Bad loans of the banking system have risen alarmingly in fiscal year 2015 due to continued economic slowdown, according to the Reserve Bank of India.
The stressed assets ratio (gross non-performing assets plus restructured standard advances to gross advances) for the system as a whole rose to 10.9 per cent at the end of March 2015 compared with 10 per cent in March last year.
This means that nearly ₹7.05-lakh crore worth of bank loans now fall in the stressed category compared with ₹5.91-lakh crore last year.

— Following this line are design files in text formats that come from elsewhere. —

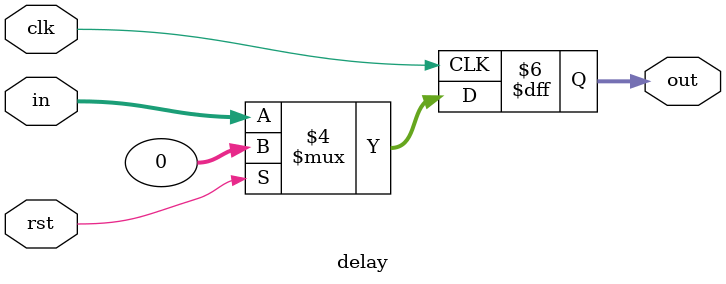
<source format=sv>
module delay #(parameter bits = 32, parameter default_value = 0)
(
	input clk, rst,
	input [bits-1:0] in,
	output reg [bits-1:0] out = 0
);

always @(posedge clk) begin
    if(rst)
        out <= default_value;
    else    
        out <= in;
end

endmodule
</source>
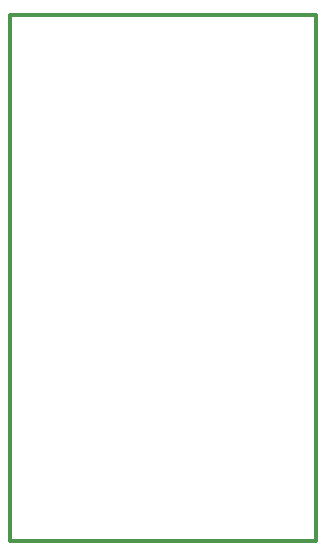
<source format=gbr>
G04 DesignSpark PCB Gerber Version 11.0 Build 5877*
G04 #@! TF.Part,Single*
%FSLAX35Y35*%
%MOIN*%
%ADD76C,0.01200*%
G04 #@! TD.AperFunction*
X0Y0D02*
D02*
D76*
X600Y4315D02*
X102598D01*
Y179630D01*
X600D01*
Y4315D01*
X0Y0D02*
M02*

</source>
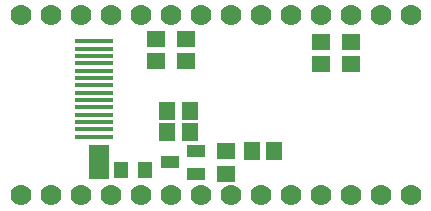
<source format=gbr>
G04 EAGLE Gerber RS-274X export*
G75*
%MOMM*%
%FSLAX34Y34*%
%LPD*%
%INSoldermask Bottom*%
%IPPOS*%
%AMOC8*
5,1,8,0,0,1.08239X$1,22.5*%
G01*
%ADD10C,1.778000*%
%ADD11R,3.301600X0.451600*%
%ADD12R,1.601600X1.341600*%
%ADD13R,1.341600X1.601600*%
%ADD14R,1.501600X1.101600*%
%ADD15R,1.301600X1.401600*%
%ADD16R,1.651000X2.921000*%


D10*
X12700Y165100D03*
X38100Y165100D03*
X63500Y165100D03*
X88900Y165100D03*
X114300Y165100D03*
X139700Y165100D03*
X165100Y165100D03*
X190500Y165100D03*
X215900Y165100D03*
X241300Y165100D03*
X266700Y165100D03*
X292100Y165100D03*
X317500Y165100D03*
X342900Y165100D03*
X342900Y12700D03*
X317500Y12700D03*
X292100Y12700D03*
X266700Y12700D03*
X241300Y12700D03*
X215900Y12700D03*
X190500Y12700D03*
X165100Y12700D03*
X139700Y12700D03*
X114300Y12700D03*
X88900Y12700D03*
X63500Y12700D03*
X38100Y12700D03*
X12700Y12700D03*
D11*
X74910Y143170D03*
X74910Y136970D03*
X74910Y130770D03*
X74910Y124570D03*
X74910Y118370D03*
X74910Y112170D03*
X74910Y105970D03*
X74910Y99770D03*
X74910Y93570D03*
X74910Y87370D03*
X74910Y81170D03*
X74910Y74970D03*
X74910Y68770D03*
X74910Y62570D03*
D12*
X127000Y126390D03*
X127000Y145390D03*
X152400Y126390D03*
X152400Y145390D03*
X186690Y50140D03*
X186690Y31140D03*
D13*
X227432Y50546D03*
X208432Y50546D03*
X155550Y66040D03*
X136550Y66040D03*
X155550Y83820D03*
X136550Y83820D03*
D12*
X292100Y142850D03*
X292100Y123850D03*
X266700Y142850D03*
X266700Y123850D03*
D14*
X138860Y40640D03*
X160860Y31140D03*
X160860Y50140D03*
D15*
X97790Y34290D03*
X118110Y34290D03*
D16*
X78740Y40640D03*
M02*

</source>
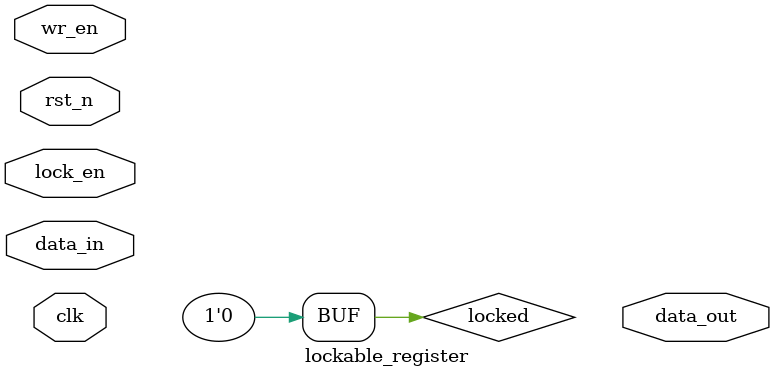
<source format=v>
module lockable_register(
    input wire clk, rst_n,
    input wire lock_en,
    input wire [7:0] data_in,
    input wire wr_en,
    output reg [7:0] data_out
);

reg locked = 0;

//if lock_en is ever true, lock the register until reset
//if register is unlocked, set data_out to data_in when wr_en is true
//-copilot next line-




endmodule
</source>
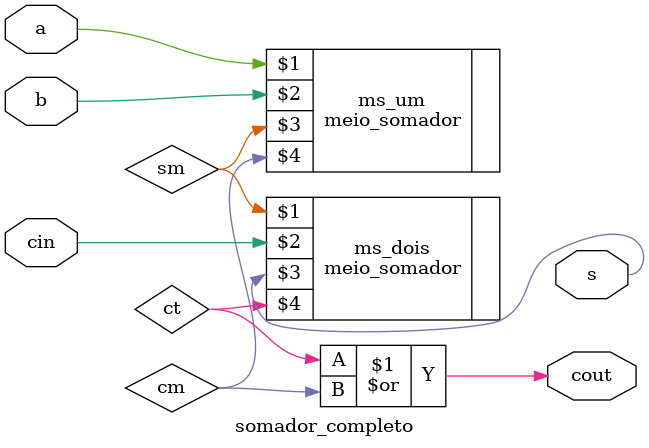
<source format=sv>
module somador_completo(a,b, cin, s, cout);
	input a, b, cin;
	output s, cout;
	wire sm, cm, ct;
	meio_somador ms_um(a, b, sm, cm), ms_dois(sm, cin, s, ct);
	assign cout = ct | cm;
endmodule 

</source>
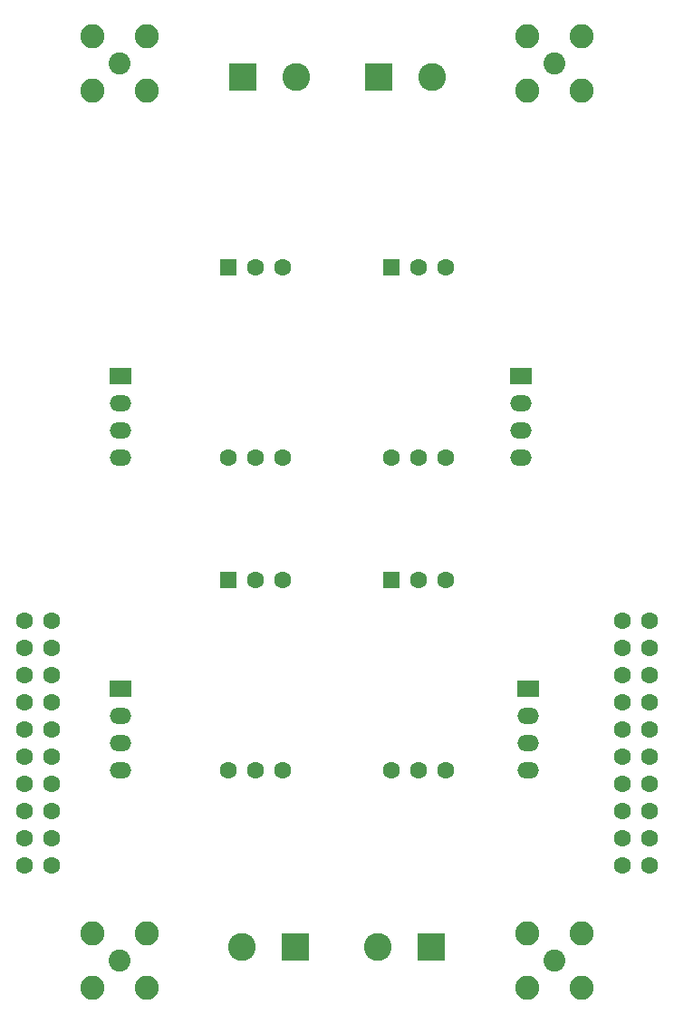
<source format=gbs>
G04 #@! TF.GenerationSoftware,KiCad,Pcbnew,(6.0.0)*
G04 #@! TF.CreationDate,2022-08-16T09:33:42-05:00*
G04 #@! TF.ProjectId,mayfly-atlas-shield,6d617966-6c79-42d6-9174-6c61732d7368,rev?*
G04 #@! TF.SameCoordinates,Original*
G04 #@! TF.FileFunction,Soldermask,Bot*
G04 #@! TF.FilePolarity,Negative*
%FSLAX46Y46*%
G04 Gerber Fmt 4.6, Leading zero omitted, Abs format (unit mm)*
G04 Created by KiCad (PCBNEW (6.0.0)) date 2022-08-16 09:33:42*
%MOMM*%
%LPD*%
G01*
G04 APERTURE LIST*
%ADD10C,1.600000*%
%ADD11R,1.600000X1.600000*%
%ADD12C,2.050000*%
%ADD13C,2.250000*%
%ADD14C,2.600000*%
%ADD15R,2.600000X2.600000*%
%ADD16R,2.000000X1.500000*%
%ADD17O,2.000000X1.500000*%
G04 APERTURE END LIST*
D10*
X125730000Y-140970000D03*
X123190000Y-140970000D03*
X120650000Y-140970000D03*
D11*
X120650000Y-123190000D03*
D10*
X123190000Y-123190000D03*
X125730000Y-123190000D03*
D12*
X135890000Y-158750000D03*
D13*
X133350000Y-156210000D03*
X138430000Y-156210000D03*
X133350000Y-161290000D03*
X138430000Y-161290000D03*
D14*
X106680000Y-157480000D03*
D15*
X111680000Y-157480000D03*
D12*
X95250000Y-158750000D03*
D13*
X92710000Y-161290000D03*
X92710000Y-156210000D03*
X97790000Y-156210000D03*
X97790000Y-161290000D03*
D10*
X110490000Y-93980000D03*
X107950000Y-93980000D03*
D11*
X105410000Y-93980000D03*
D10*
X105410000Y-111760000D03*
X107950000Y-111760000D03*
X110490000Y-111760000D03*
D12*
X95250000Y-74930000D03*
D13*
X92710000Y-77470000D03*
X97790000Y-77470000D03*
X97790000Y-72390000D03*
X92710000Y-72390000D03*
D16*
X133387500Y-133397500D03*
D17*
X133387500Y-135937500D03*
X133387500Y-138477500D03*
X133387500Y-141017500D03*
D10*
X110490000Y-123190000D03*
X107950000Y-123190000D03*
D11*
X105410000Y-123190000D03*
D10*
X105410000Y-140970000D03*
X107950000Y-140970000D03*
X110490000Y-140970000D03*
D16*
X95287500Y-133397500D03*
D17*
X95287500Y-135937500D03*
X95287500Y-138477500D03*
X95287500Y-141017500D03*
D12*
X135890000Y-74930000D03*
D13*
X133350000Y-77470000D03*
X133350000Y-72390000D03*
X138430000Y-72390000D03*
X138430000Y-77470000D03*
D14*
X119380000Y-157480000D03*
D15*
X124380000Y-157480000D03*
D16*
X95287500Y-104187500D03*
D17*
X95287500Y-106727500D03*
X95287500Y-109267500D03*
X95287500Y-111807500D03*
D14*
X124460000Y-76200000D03*
D15*
X119460000Y-76200000D03*
D10*
X125730000Y-93980000D03*
X123190000Y-93980000D03*
D11*
X120650000Y-93980000D03*
D10*
X120650000Y-111760000D03*
X123190000Y-111760000D03*
X125730000Y-111760000D03*
D16*
X132715000Y-104140000D03*
D17*
X132715000Y-106680000D03*
X132715000Y-109220000D03*
X132715000Y-111760000D03*
D14*
X111760000Y-76200000D03*
D15*
X106760000Y-76200000D03*
D10*
X142240000Y-127000000D03*
X142240000Y-129540000D03*
X142240000Y-132080000D03*
X142240000Y-134620000D03*
X142240000Y-137160000D03*
X142240000Y-139700000D03*
X142240000Y-142240000D03*
X142240000Y-144780000D03*
X142240000Y-147320000D03*
X142240000Y-149860000D03*
X144780000Y-149860000D03*
X144780000Y-147320000D03*
X144780000Y-144780000D03*
X144780000Y-142240000D03*
X144780000Y-139700000D03*
X144780000Y-137160000D03*
X144780000Y-134620000D03*
X144780000Y-132080000D03*
X144780000Y-129540000D03*
X144780000Y-127000000D03*
X86360000Y-127000000D03*
X86360000Y-129540000D03*
X86360000Y-132080000D03*
X86360000Y-134620000D03*
X86360000Y-137160000D03*
X86360000Y-139700000D03*
X86360000Y-142240000D03*
X86360000Y-144780000D03*
X86360000Y-147320000D03*
X86360000Y-149860000D03*
X88900000Y-149860000D03*
X88900000Y-147320000D03*
X88900000Y-144780000D03*
X88900000Y-142240000D03*
X88900000Y-139700000D03*
X88900000Y-137160000D03*
X88900000Y-134620000D03*
X88900000Y-132080000D03*
X88900000Y-129540000D03*
X88900000Y-127000000D03*
M02*

</source>
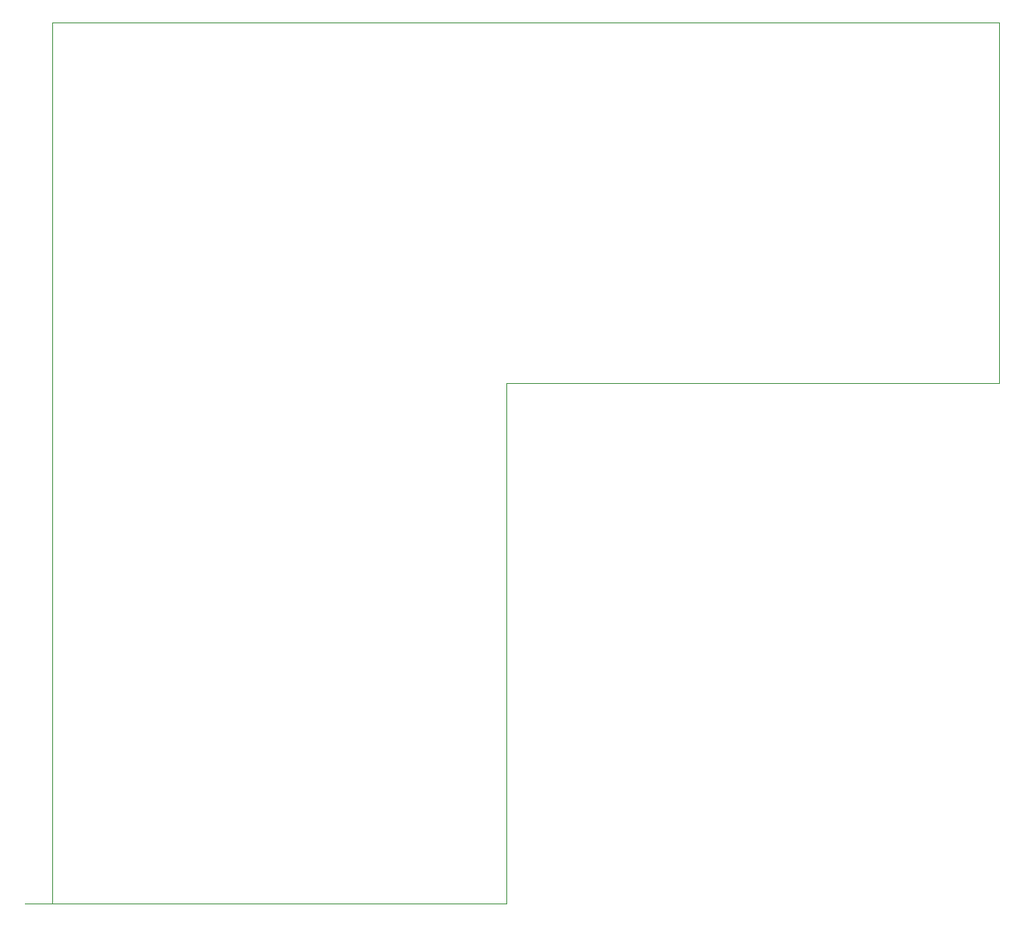
<source format=gm1>
G04 #@! TF.GenerationSoftware,KiCad,Pcbnew,(6.0.10)*
G04 #@! TF.CreationDate,2023-02-06T13:43:25-03:00*
G04 #@! TF.ProjectId,PowerSupply_HW,506f7765-7253-4757-9070-6c795f48572e,rev?*
G04 #@! TF.SameCoordinates,Original*
G04 #@! TF.FileFunction,Profile,NP*
%FSLAX46Y46*%
G04 Gerber Fmt 4.6, Leading zero omitted, Abs format (unit mm)*
G04 Created by KiCad (PCBNEW (6.0.10)) date 2023-02-06 13:43:25*
%MOMM*%
%LPD*%
G01*
G04 APERTURE LIST*
G04 #@! TA.AperFunction,Profile*
%ADD10C,0.100000*%
G04 #@! TD*
G04 APERTURE END LIST*
D10*
X55659300Y-129119400D02*
X55659300Y-36260000D01*
X55659300Y-36260000D02*
X155420000Y-36260000D01*
X155420000Y-36260000D02*
X155420000Y-74300000D01*
X155420000Y-74300000D02*
X103480000Y-74300000D01*
X103480000Y-74300000D02*
X103480000Y-129133600D01*
X103454200Y-129108200D02*
X52774200Y-129108200D01*
M02*

</source>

According to the central bank’s Financial Stability Report, five sub-sectors — infrastructure, iron and steel, textiles, mining (including coal), and aviation — had significantly higher levels of stressed assets.
SS Mundra, Deputy Governor, RBI, in a recent speech, had said that though on the whole the banking system remained resilient, its asset quality was under pressure due to continued economic slowdown.
When a loan account ceases to generate income for a bank, it is termed a non-performing asset (NPA). NPAs and restructured assets eat into the profitability of banks as they have to set aside money to cover defaults in loan repayments.
As per preliminary data received by the RBI, the gross NPAs have increased to 4.45 per cent of gross advances for the banking system from 4.10 per cent in March-end 2014. The net NPAs (after making provisions) have also climbed to 2.36 per cent of net advances from 2.20 per cent.
“When seen in isolation, the NPA ratios do not appear very distressing. However, if we add the portfolio of restructured assets to the GNPA numbers, this rises alarmingly,” explained Mundra.
He also pointed out that the level of distress is not uniform across bank groups and is more pronounced for public sector banks (PSBs).
The gross NPAs for PSBs as on March 2015 stood at 5.17 per cent while the stressed assets ratio stood at 13.2 per cent, nearly 230 basis points more than that for the banking system.
Mundra referred to the observations made in the IMF’s Global Financial Stability Report that 36.9 per cent of India’s total debt is at risk, which is among the highest in the emerging economies while India’s banks have only 7.9 per cent loss absorbing buffer, which is among the lowest.
“While these numbers might need an independent validation, regardless of that, it underscores the relative riskiness of the asset portfolio of the Indian banks,” he said.